A well-named bloke called Caspar Nothaft von Wernberg zu Alhaming
was declared the overall winner.
He’d reportedly “injured several fingers on his left hand, but not before unhorsing four riders”.
The Munich Glockenspiel shows a Bavarian knight battling a French jouster and as you'd expect the Bavarian always wins.
The groom, Wilhelm V, became famous as the man who founded the famous Hofbrauhaus
, and rather infamous for leading massive witch hunts across his domain.
On the lower level you can see the red-coated city’s coopers (barrel makers) do a ritualistic jig known as the Schäfflertanz
. The dance is popularly thought to have begun in the devastating plague year of 1517, but it actually dates back further.
Legend says the coopers started the dance to give Munich’s residents the all-clear that the plague was done and dusted. The Bavarian duke Wilhelm IV ordered the dance be re-enacted every seven years to keep the deadly disease in the collective memory.
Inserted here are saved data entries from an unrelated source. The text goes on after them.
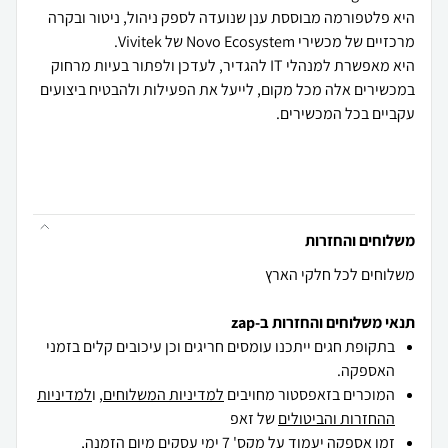
היא פלטפורמה מבוססת ענן שנועדה לספק ניהול, ניטור ובקרה
היא מאפשרת למנהלי IT להגדיר, לעדכן ולפתור בעיות מרחוק
במכשירים אלה מכל מקום, לייעל את הפעילות ולהבטיח ביצועים
משלוחים והחזרות
משלוחים לכל חלקי הארץ
תנאי משלוחים והחזרות ב-zap
בתקופת חגים ייתכנו עומסים חריגים וכן עיכובים קלים בזמני
האספקה.
המוכרים בזאפסטור מחויבים
למדיניות המשלוחים
, ו
למדיניות
ההחזרות והביטולים
של זאפ
זמן אספקה יעמוד על מקס' 7 ימי עסקים מיום הזמנה,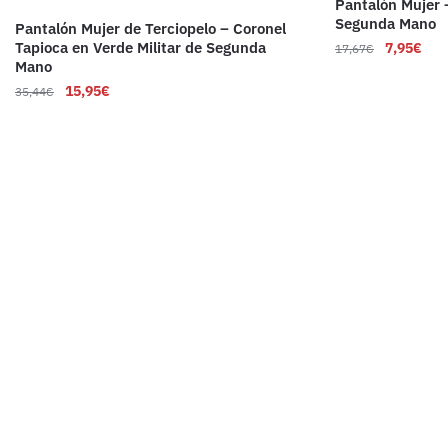
Pantalón Mujer 
Segunda Mano
Pantalón Mujer de Terciopelo – Coronel
Tapioca en Verde Militar de Segunda
7,95
€
17,67
€
Mano
15,95
€
35,44
€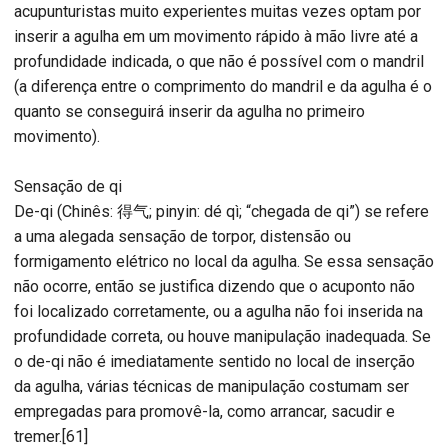
acupunturistas muito experientes muitas vezes optam por
inserir a agulha em um movimento rápido à mão livre até a
profundidade indicada, o que não é possível com o mandril
(a diferença entre o comprimento do mandril e da agulha é o
quanto se conseguirá inserir da agulha no primeiro
movimento).
Sensação de qi
De-qi (Chinês: 得气; pinyin: dé qì; “chegada de qi”) se refere
a uma alegada sensação de torpor, distensão ou
formigamento elétrico no local da agulha. Se essa sensação
não ocorre, então se justifica dizendo que o acuponto não
foi localizado corretamente, ou a agulha não foi inserida na
profundidade correta, ou houve manipulação inadequada. Se
o de-qi não é imediatamente sentido no local de inserção
da agulha, várias técnicas de manipulação costumam ser
empregadas para promovê-la, como arrancar, sacudir e
tremer.[61]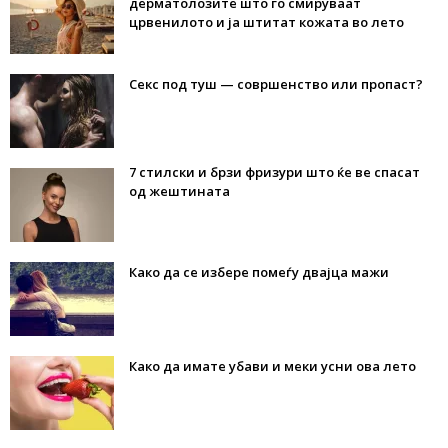
дерматолозите што го смируваат
црвенилото и ја штитат кожата во лето
Секс под туш — совршенство или пропаст?
7 стилски и брзи фризури што ќе ве спасат
од жештината
Како да се избере помеѓу двајца мажи
Како да имате убави и меки усни ова лето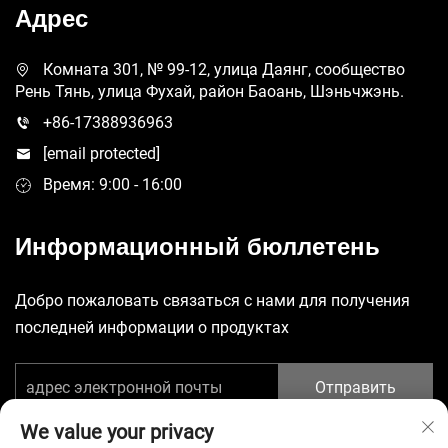
Адрес
Комната 301, № 99-12, улица Даянг, сообщество
Рень Тянь, улица Фухай, район Баоань, Шэньчжэнь.
+86-17388936963
[email protected]
Время: 9:00 - 16:00
Информационный бюллетень
Добро пожаловать связаться с нами для получения
последней информации о продуктах
Отправить
We value your privacy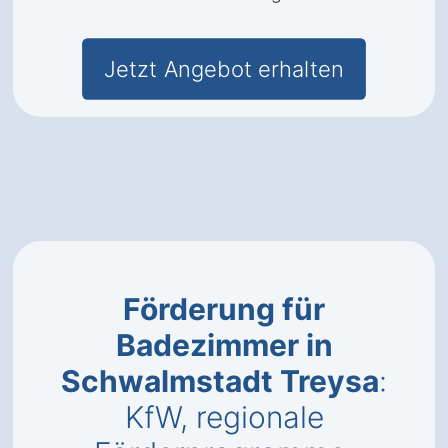
Jetzt Angebot erhalten
Förderung für
Badezimmer in
Schwalmstadt Treysa
:
KfW, regionale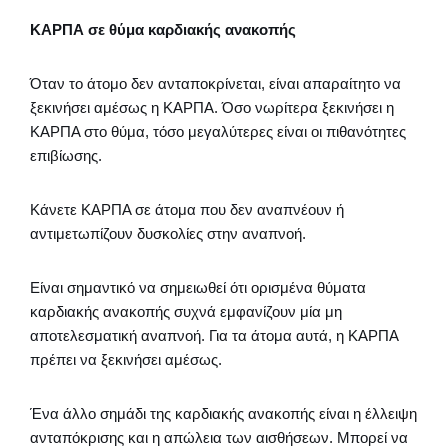
ΚΑΡΠΑ σε θύμα καρδιακής ανακοπής
Όταν το άτομο δεν ανταποκρίνεται, είναι απαραίτητο να
ξεκινήσει αμέσως η ΚΑΡΠΑ. Όσο νωρίτερα ξεκινήσει η
ΚΑΡΠΑ στο θύμα, τόσο μεγαλύτερες είναι οι πιθανότητες
επιβίωσης.
Κάνετε ΚΑΡΠΑ σε άτομα που δεν αναπνέουν ή
αντιμετωπίζουν δυσκολίες στην αναπνοή.
Είναι σημαντικό να σημειωθεί ότι ορισμένα θύματα
καρδιακής ανακοπής συχνά εμφανίζουν μία μη
αποτελεσματική αναπνοή. Για τα άτομα αυτά, η ΚΑΡΠΑ
πρέπει να ξεκινήσει αμέσως.
Ένα άλλο σημάδι της καρδιακής ανακοπής είναι η έλλειψη
ανταπόκρισης και η απώλεια των αισθήσεων. Μπορεί να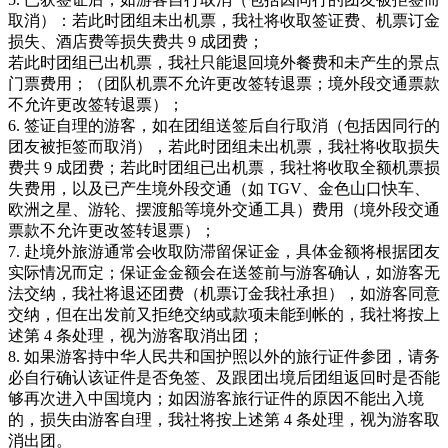
取消）：若此时团组未出机票，我社将收取签证费、机票订金
损失、酒店费等损失费共 9 成团费；
若此时团组已出机票，我社只能退回境外餐费和未产生的景点
门票费用；（团队机票不允许更改签转退票；境外段交通票款
不允许更改签转退票）；
6. 签证自理的游客，如在团组送签后自行取消（包括因同行的
团友被拒签而取消），若此时团组未出机票，我社将收取损失
费共 9 成团费；若此时团组已出机票，我社将收取全额机票损
失费用，以及已产生境外段交通（如 TGV、金色山口快车、
欧洲之星、游轮、摆渡船等境外交通工具）费用（境外段交通
票款不允许更改签转退票）；
7. 赴境外旅游通常会收取防滞留保证金，具体金额将根据团友
实际情况而定；保证金金额会在送签前与游客确认，如游客无
法交纳，我社将退还团费（机票订金我社承担），如游客同意
交纳，但在出发前又拒绝交纳或款项未能到帐的，我社将按上
述第 4 条处理，视为游客取消出团；
8. 如果游客持中华人民共和国护照以外的旅行证件参团，请务
必自行确认该证件是否免签、及跟团出境后团组返回时是否能
够再次进入中国境内；如因游客旅行证件的原因不能出入境
的，损失由游客自理，我社将按上述第 4 条处理，视为游客取
消出团。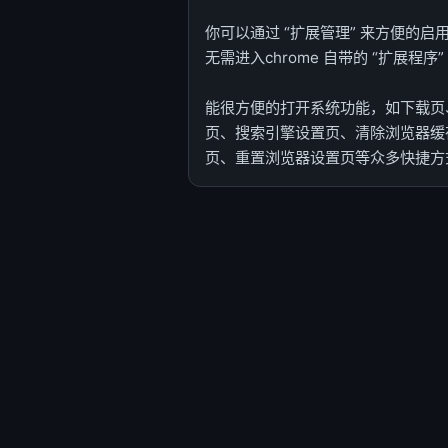
你可以通过 “扩展管理” 来方便的
无需进入chrome 自带的 “扩展程序”
能很方便的打开系统功能，如下载页、
页、搜索引擎设置页、清除浏览器缓
页、重置浏览器设置页等众多快捷方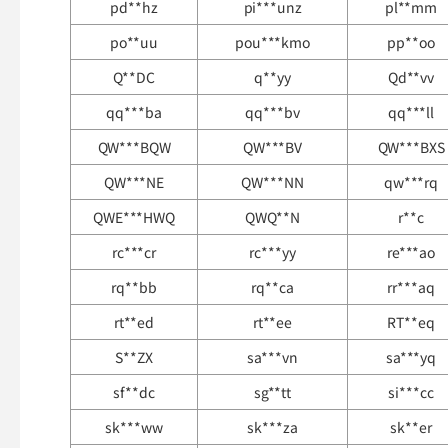
pd**hz
pi***unz
pl**mm
po**uu
pou***kmo
pp**oo
Q**DC
q**yy
Qd**vv
qq***ba
qq***bv
qq***ll
QW***BQW
QW***BV
QW***BXS
QW***NE
QW***NN
qw***rq
QWE***HWQ
QWQ**N
r**c
rc***cr
rc***yy
re***ao
rq**bb
rq**ca
rr***aq
rt**ed
rt**ee
RT**eq
S**ZX
sa***vn
sa***yq
sf**dc
sg**tt
si***cc
sk***ww
sk***za
sk**er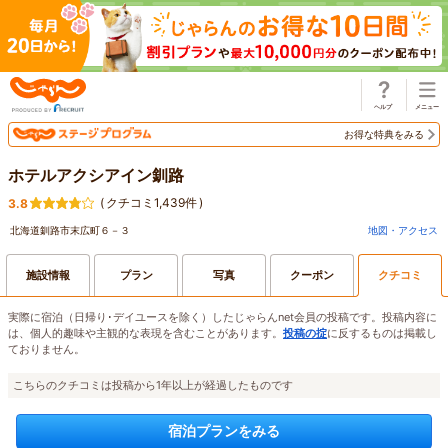
じゃらん
お得な特典をみる
ホテルアクシアイン釧路
(
クチコミ1,439件
)
3.8
北海道釧路市末広町６－３
地図・アクセス
施設情報
プラン
写真
クーポン
クチコミ
実際に宿泊（日帰り･デイユースを除く）したじゃらんnet会員の投稿です。投稿内容に
は、個人的趣味や主観的な表現を含むことがあります。
投稿の掟
に反するものは掲載し
ておりません。
こちらのクチコミは投稿から1年以上が経過したものです
宿泊プランをみる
The next Schäfflertanz, performed by guys in the same old-fashioned get up, will be in February 2019! You can see a couple of cooper statues in more detail at the entrance to Schäffler Strasse, west of the Marienhof park
at the back of the Neues Rathaus.
There’s also a mini-show at 9pm, when two figures appear from the bays below the clock face. On one side there’s the Angel of Peace
blessing the Münchner Kindl
, the Munich’s child-monk mascot.
On the other side a night watchman appears, sounding the city curfew on his horn.